=== Texte à lire ===

FN, l’éternel retour ?
L’élection de Jean-Marie Le Chevallier le 18 juin (!) 1995 avec plus de 37 % des suffrages exprimés s’explique d’abord par le rejet de la municipalité sortante dirigée par François Trucy (UDF-PR), déstabilisé par des rumeurs savamment entretenues. Deux ans plus tard, Le Chevallier était le seul député FN à faire son entrée au Palais Bourbon. Face à la socialiste Odette Casanova, dans la première circonscription, l’une des plus droitières de l’hexagone, il totalisait plus de 53 % !
Le Front National paraissait alors solidement installé sur la Rade, mais une succession d’évènements devaient en décider autrement : Le Chevallier invalidé en 1998, son épouse qui avait déjà mis le champagne au frais, était battue de 33 voix ! Sans que Jean-Marie Le Pen en ait été particulièrement affecté, dit-on. Plombée par ses dissensions internes aggravées par les multiples rebondissements de l’enquête sur la mort mystérieuse de Jean-Claude Poulet-Dachary [[Cf « Contrats sur la démocratie. PACA : ces élus qu’on assassine » de Jean-Pierre Bonicco aux éditions Bartillat.]], torpillée de l’intérieur par la conseillère générale Eliane de la Brosse alias Mme de Saint-Cloud, la municipalité Le Chevallier ne s’est jamais remise de cet échec. Elle a implosé.
Démissionnaire du Front National en 1999, Jean-Marie Le Chevallier, surprenant candidat-kamikaze à sa réélection, ne recueillait même pas 8 % des suffrages en mars 2001 ! Et si Hubert Falco obtenait le plus beau score jamais réalisé par la droite modérée dans la ville chef-lieu, 68.73 %, le Front National, 5.53 %, frôlait la catastrophe. Nonobstant, ces scores masquaient mal le fait qu’à Toulon l’extrême droite et la droite dure de l’ex-préfet Jean-Charles Marchiani ou du souverainiste Dominique Michel, pesaient encore près de 30 %.
Pour tenter de récupérer cet électorat flottant, le FN a choisi de se démarquer systématiquement de l’ancien maire : « Ce qui est bien, c’est nous ; ce qui est mal, c’est Leuch’ (le surnom de Le Chevallier) », martèle-t-il aux oreilles des électeurs. Une communication biaisée mais qui lui a permis de se refaire une petite santé. A Toulon, aux législatives de 2002, les lepénistes ont obtenu plus de 20 % des suffrages ; aux régionales de 2004, ils ont dépassé les 22 % et au deuxième tour de la présidentielle, Le Pen s’est offert une pointe à 27 %. De quoi mettre un peu de baume sur le blues de la défaite.

=== Données fournies ===

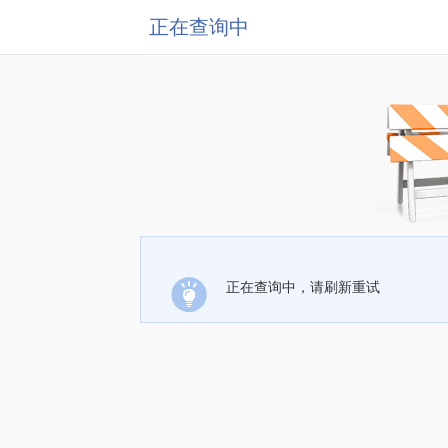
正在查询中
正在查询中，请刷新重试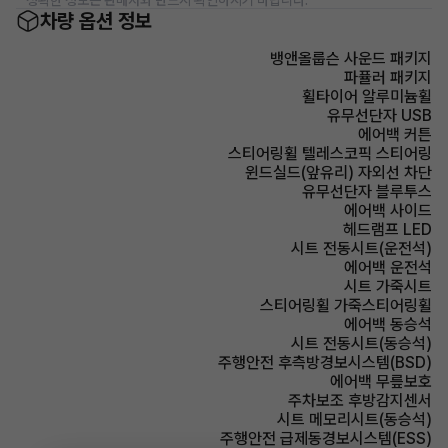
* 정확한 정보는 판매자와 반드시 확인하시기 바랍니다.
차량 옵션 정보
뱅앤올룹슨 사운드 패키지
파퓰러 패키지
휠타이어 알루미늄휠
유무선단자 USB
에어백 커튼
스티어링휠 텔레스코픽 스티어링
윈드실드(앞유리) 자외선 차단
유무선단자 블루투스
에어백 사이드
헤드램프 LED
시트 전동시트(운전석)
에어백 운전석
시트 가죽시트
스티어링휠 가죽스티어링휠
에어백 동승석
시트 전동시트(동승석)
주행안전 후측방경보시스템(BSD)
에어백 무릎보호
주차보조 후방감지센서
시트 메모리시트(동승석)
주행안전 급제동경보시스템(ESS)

===
=== Données fournies ===

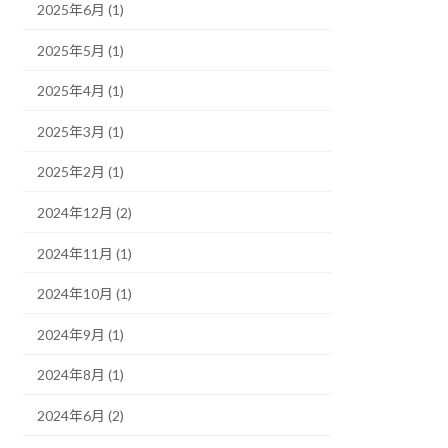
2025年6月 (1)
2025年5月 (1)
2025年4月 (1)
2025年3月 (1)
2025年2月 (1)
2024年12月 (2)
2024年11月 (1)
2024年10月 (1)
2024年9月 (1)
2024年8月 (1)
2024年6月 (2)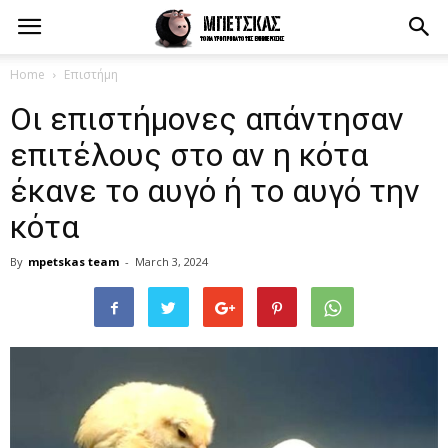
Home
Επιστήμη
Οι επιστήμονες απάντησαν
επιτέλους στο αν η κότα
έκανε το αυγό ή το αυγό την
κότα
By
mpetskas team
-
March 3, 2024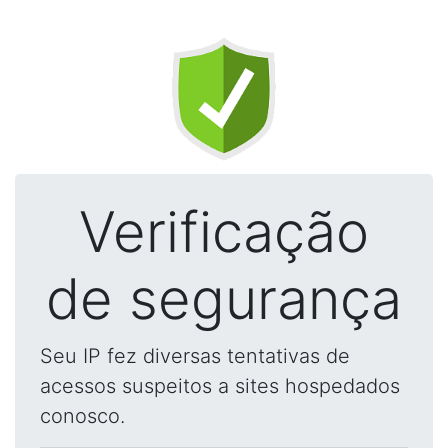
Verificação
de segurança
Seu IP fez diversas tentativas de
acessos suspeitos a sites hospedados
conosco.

===
=== Données fournies ===

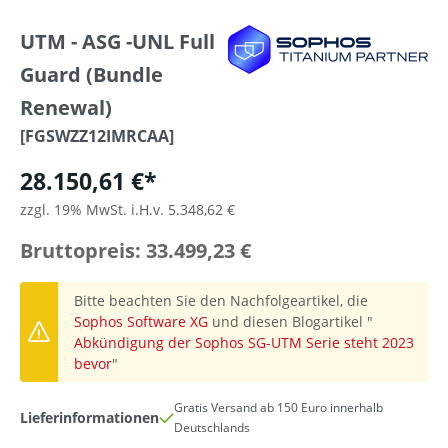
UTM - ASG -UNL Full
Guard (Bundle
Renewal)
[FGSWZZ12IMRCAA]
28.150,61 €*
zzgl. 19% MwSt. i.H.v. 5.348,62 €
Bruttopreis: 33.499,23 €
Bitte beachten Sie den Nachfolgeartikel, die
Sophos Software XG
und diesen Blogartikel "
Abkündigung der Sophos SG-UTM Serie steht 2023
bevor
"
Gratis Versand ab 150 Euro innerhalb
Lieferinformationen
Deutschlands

===

§ Consigne de travail 1
Extrayez du texte sur le Front national à Toulon tout ce qui va de « Pour tenter de » jusqu'à « de la défaite. ».
§ Consigne de travail 2
Pour chacune des affirmations suivantes, indiquez par oui ou par non si elle concorde avec le texte sur le Front national à Toulon, en citant à l'identique les mots du texte qui tranchent. (a) Jean-Marie Le Chevallier a été élu en 1995 avec plus de 37 % des suffrages exprimés. (b) Jean-Marie Le Chevallier a démissionné du Front national en 1999. (c) Aux régionales de 2004, les lepénistes ont obtenu moins de 20 % des suffrages à Toulon.
§ Consigne de travail 3
Poursuivez le texte sur le Front national à Toulon à partir de sa dernière phrase.

§ Réponse 1
Pour tenter de récupérer cet électorat flottant, le FN a choisi de se démarquer systématiquement de l’ancien maire : « Ce qui est bien, c’est nous ; ce qui est mal, c’est Leuch’ (le surnom de Le Chevallier) », martèle-t-il aux oreilles des électeurs. Une communication biaisée mais qui lui a permis de se refaire une petite santé. A Toulon, aux législatives de 2002, les lepénistes ont obtenu plus de 20 % des suffrages ; aux régionales de 2004, ils ont dépassé les 22 % et au deuxième tour de la présidentielle, Le Pen s’est offert une pointe à 27 %. De quoi mettre un peu de baume sur le blues de la défaite.

§ Réponse 2
(a) Oui : « L’élection de Jean-Marie Le Chevallier le 18 juin (!) 1995 avec plus de 37 % des suffrages exprimés ».
(b) Oui : « Démissionnaire du Front National en 1999, Jean-Marie Le Chevallier ».
(c) Non : « aux régionales de 2004, ils ont dépassé les 22 % ».

§ Réponse 3
Traditionnellement handicapé dans les scrutins locaux, aux municipales de 2008 le Front sait qu’il ne fera pas aussi bien. Sa seule ambition est de refaire, si possible, son entrée au conseil municipal, mais ce come-back reste largement conditionné par le choix de la tête de liste. La question préoccupe Le Pen mais Philippe de Beauregard, conseiller régional et leader départemental, refuse mordicus d’abandonner sa ville de Hyères. Le Bâtonnier d’extrême droite Gestat de Garambé, ex deuxième adjoint au maire de Le Chevallier, ex-MNR, reste sur son quant à soi. En fait, en l’absence d’un patron officiel sur Toulon, Georges Condet, l’homme qui monte (il est secrétaire départemental adjoint et responsable de la première circonscription) et le Docteur Lunardelli, secrétaire de la deuxième et militant historique du Front, marquent jalousement leur territoire. Tandis que l’ancien conseiller général Dominique Michel avance ses pions : très actif au sein de la mouvance souverainiste, il tisse sa toile, laissant parfois entendre qu’il a des contacts avec Marine Le Pen. De quoi donner le frisson à la vieille garde frontiste qui se prend à rêver d’un parachutage de Marie-France Stirbois sur Toulon. Mais celle-ci a des vues sur la 5ème circonscription (Fréjus Saint Raphaël). En attendant d’avoir trouvé l’oiseau rare, le Front national à Toulon est condamné, au mieux, à tourner en rond.